* TEXT FOR ANALYSIS:
________________________

This type of proposal is going to be considered "in bad faith" by the players and just set the tone for an ugly battle.
Do they even think these things through? I mean the concept is fine but starting the celling at $180 million is just plan silly, This is a non-starter anything below $210 million, owners getting TBS money and want expanded playoffs so they need to pay up. This shows a complete disconnect between the MLB brass, the players and the fans.
No doubt the players will want the luxury tax raised, similar in structure to as it is now. By suggesting large market teams spend less money is basically telling your star players to take pay cuts. Meanwhile, MLB profits will continue to rise.
Second, the fans, honestly, do not want to see "competitive balance", MLB talks about wanting to increase fan interests, shockingly, baseball had the most fan interest when the Yankees were dominating the playoffs year after year.
Is MLB blind to what is happening around the rest of the sports? Does College Football have competitive balance? Of course not, the same teams are in the College Playoffs year after year. Is Basketball losing interest with the league developing "super teams"? Fuck no it isn't! Did football's popularity nose dive with Tom Brady dominating the league and the Patriots being Super Bowl favorites year after year? Not one bit!
Of course fans want to see the equivalent to Gonzaga but not at the expense of Kentucky not making the NCAA tourney....

________________________

* DATASET CONTENT:

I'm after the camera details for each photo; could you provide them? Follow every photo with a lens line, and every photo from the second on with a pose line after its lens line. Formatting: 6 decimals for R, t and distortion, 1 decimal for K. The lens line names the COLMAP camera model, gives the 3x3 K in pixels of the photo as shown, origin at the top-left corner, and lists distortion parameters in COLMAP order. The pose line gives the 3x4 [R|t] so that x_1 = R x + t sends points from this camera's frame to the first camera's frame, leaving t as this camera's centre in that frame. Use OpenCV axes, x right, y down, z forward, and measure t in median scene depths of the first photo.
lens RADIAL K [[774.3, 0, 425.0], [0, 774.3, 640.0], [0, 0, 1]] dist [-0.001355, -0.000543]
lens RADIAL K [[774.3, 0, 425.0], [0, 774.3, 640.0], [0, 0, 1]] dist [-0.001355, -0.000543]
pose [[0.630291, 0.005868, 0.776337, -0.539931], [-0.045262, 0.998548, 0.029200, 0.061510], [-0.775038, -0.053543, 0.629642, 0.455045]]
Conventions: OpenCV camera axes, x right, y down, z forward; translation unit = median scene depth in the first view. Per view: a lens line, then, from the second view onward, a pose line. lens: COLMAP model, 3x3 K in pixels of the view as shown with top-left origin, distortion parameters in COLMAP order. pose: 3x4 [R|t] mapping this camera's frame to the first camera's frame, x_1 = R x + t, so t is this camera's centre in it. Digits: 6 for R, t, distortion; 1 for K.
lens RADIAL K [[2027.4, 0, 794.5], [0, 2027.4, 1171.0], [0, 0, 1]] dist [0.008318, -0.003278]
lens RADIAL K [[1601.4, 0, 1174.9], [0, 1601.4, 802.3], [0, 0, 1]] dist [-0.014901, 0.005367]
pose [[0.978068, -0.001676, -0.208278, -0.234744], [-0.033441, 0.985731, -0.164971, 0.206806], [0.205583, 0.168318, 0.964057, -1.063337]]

________________________

* WORK TO COMPLETE:
Can you copy the MLB comment starting with "No doubt the" and going on through "Not one bit!", renaming "luxury tax" as "salary floor"?

* PROBLEM SOLUTION:
No doubt the players will want the salary floor raised, similar in structure to as it is now. By suggesting large market teams spend less money is basically telling your star players to take pay cuts. Meanwhile, MLB profits will continue to rise.
Second, the fans, honestly, do not want to see "competitive balance", MLB talks about wanting to increase fan interests, shockingly, baseball had the most fan interest when the Yankees were dominating the playoffs year after year.
Is MLB blind to what is happening around the rest of the sports? Does College Football have competitive balance? Of course not, the same teams are in the College Playoffs year after year. Is Basketball losing interest with the league developing "super teams"? Fuck no it isn't! Did football's popularity nose dive with Tom Brady dominating the league and the Patriots being Super Bowl favorites year after year? Not one bit!